Return every line of the data below that contains the word "peaks".

[Stored data entries]
····················
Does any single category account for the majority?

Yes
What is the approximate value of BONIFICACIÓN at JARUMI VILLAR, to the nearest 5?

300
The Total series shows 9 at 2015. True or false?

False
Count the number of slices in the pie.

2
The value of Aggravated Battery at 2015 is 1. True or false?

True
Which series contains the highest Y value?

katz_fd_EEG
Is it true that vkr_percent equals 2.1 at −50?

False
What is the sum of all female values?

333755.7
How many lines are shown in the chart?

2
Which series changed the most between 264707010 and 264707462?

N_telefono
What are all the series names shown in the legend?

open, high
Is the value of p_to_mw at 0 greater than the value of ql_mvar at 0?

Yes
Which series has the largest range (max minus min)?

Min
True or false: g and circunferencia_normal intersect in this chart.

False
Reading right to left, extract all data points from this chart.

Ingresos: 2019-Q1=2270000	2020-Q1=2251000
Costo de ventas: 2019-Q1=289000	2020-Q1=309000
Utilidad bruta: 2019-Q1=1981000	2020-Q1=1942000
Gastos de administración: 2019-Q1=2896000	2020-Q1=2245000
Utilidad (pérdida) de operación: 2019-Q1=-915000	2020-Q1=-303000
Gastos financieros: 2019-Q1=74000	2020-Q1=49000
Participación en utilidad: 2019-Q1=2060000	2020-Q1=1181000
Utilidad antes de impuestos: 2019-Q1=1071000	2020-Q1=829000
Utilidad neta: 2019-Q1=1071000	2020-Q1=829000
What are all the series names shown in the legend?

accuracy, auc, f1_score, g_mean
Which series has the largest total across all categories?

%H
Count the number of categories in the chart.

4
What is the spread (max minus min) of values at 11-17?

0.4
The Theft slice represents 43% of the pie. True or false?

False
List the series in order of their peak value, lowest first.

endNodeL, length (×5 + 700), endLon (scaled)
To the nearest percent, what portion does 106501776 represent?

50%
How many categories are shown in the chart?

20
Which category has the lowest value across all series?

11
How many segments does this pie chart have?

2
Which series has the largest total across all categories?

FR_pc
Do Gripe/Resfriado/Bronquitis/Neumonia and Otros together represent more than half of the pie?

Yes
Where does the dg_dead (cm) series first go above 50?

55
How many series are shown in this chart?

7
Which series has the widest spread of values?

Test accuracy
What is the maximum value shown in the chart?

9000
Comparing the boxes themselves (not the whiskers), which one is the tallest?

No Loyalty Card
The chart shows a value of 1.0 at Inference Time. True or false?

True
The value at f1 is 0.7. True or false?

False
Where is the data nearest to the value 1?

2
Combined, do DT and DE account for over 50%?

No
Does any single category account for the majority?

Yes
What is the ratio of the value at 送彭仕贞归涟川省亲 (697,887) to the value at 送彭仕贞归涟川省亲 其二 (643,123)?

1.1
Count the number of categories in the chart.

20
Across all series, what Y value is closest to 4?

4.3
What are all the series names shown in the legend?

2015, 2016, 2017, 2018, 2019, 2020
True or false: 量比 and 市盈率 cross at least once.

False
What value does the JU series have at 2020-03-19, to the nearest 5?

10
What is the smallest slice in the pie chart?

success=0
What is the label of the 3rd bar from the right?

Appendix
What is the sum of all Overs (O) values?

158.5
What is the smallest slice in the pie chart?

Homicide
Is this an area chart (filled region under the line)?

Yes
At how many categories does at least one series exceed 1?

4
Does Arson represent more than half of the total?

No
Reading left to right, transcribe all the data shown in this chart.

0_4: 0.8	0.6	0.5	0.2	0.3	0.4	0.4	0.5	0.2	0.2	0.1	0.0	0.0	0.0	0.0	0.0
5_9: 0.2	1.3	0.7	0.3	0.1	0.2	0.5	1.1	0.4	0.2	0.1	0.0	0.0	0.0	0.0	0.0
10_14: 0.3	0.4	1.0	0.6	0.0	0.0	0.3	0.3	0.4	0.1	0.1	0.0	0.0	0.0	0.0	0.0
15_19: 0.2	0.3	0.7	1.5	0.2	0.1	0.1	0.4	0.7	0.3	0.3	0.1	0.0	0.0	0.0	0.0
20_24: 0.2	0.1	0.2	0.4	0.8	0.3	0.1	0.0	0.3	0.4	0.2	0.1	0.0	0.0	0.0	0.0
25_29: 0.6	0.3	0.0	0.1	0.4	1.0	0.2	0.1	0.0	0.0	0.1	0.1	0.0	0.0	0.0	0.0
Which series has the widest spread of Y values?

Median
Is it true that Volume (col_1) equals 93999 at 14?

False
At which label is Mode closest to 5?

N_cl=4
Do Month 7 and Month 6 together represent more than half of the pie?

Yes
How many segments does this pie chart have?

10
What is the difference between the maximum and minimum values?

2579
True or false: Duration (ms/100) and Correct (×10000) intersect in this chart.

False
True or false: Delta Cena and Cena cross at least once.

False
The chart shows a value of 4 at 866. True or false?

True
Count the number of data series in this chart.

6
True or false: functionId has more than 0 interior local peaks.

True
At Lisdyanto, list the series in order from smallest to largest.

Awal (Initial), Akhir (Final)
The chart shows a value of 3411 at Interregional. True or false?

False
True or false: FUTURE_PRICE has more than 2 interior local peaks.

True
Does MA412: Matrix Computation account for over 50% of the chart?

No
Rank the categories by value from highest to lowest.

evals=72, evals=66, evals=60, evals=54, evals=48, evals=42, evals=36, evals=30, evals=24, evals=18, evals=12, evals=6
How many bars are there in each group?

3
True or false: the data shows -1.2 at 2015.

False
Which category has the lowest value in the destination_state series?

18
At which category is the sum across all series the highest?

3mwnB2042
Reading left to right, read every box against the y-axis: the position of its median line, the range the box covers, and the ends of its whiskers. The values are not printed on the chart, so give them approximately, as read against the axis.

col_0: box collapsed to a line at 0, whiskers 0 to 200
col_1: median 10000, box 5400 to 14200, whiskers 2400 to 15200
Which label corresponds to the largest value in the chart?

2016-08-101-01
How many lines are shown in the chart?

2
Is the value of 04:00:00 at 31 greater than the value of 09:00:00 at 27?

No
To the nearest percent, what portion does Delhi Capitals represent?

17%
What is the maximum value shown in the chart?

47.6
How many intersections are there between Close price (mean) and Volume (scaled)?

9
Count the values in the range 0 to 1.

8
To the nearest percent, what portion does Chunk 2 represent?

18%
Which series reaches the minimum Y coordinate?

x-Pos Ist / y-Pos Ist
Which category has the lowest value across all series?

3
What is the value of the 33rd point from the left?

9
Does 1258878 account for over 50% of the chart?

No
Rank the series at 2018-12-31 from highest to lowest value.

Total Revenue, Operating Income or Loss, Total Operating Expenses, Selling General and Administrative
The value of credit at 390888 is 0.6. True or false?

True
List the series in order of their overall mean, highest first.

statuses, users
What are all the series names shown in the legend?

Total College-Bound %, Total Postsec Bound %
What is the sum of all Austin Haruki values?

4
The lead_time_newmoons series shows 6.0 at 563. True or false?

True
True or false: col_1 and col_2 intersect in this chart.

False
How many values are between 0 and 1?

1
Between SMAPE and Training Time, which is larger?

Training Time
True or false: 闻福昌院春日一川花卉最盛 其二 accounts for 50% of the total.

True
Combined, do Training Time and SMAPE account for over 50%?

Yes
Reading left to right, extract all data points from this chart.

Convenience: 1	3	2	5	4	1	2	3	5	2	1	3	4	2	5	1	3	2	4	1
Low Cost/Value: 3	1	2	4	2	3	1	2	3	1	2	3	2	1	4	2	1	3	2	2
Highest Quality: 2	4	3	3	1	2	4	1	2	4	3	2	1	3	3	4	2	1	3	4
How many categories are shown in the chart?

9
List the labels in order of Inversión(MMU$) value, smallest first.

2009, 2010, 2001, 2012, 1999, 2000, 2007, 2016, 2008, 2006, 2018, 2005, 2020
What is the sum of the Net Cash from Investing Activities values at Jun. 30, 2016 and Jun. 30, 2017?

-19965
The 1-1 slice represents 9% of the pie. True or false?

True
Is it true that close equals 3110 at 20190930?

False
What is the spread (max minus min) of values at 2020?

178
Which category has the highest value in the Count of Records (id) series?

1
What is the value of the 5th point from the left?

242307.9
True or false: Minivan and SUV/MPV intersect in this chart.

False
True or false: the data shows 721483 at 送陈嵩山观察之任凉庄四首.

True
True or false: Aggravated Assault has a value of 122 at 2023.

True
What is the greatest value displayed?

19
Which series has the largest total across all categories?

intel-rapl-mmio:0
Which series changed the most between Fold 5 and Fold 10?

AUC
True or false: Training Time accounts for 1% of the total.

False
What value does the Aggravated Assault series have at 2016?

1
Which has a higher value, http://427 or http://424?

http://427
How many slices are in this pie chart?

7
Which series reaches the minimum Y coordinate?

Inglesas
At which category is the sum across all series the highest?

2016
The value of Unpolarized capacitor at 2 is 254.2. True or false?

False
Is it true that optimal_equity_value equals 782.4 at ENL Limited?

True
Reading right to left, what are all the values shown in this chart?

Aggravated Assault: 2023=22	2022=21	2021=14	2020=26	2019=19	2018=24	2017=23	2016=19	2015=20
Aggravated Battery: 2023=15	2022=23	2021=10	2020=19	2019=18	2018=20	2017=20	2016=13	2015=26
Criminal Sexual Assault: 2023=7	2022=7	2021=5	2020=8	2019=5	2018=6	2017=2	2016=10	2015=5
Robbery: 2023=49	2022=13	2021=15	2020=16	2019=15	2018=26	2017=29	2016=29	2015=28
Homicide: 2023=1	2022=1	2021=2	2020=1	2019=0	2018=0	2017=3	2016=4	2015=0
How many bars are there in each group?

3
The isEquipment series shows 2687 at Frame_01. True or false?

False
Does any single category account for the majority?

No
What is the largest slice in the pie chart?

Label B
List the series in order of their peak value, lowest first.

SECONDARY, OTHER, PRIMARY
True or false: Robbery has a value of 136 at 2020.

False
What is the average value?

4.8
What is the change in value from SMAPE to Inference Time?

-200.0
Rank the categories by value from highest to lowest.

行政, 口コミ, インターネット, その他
····················
Answer space –
True or false: functionId has more than 0 interior local peaks.
True or false: FUTURE_PRICE has more than 2 interior local peaks.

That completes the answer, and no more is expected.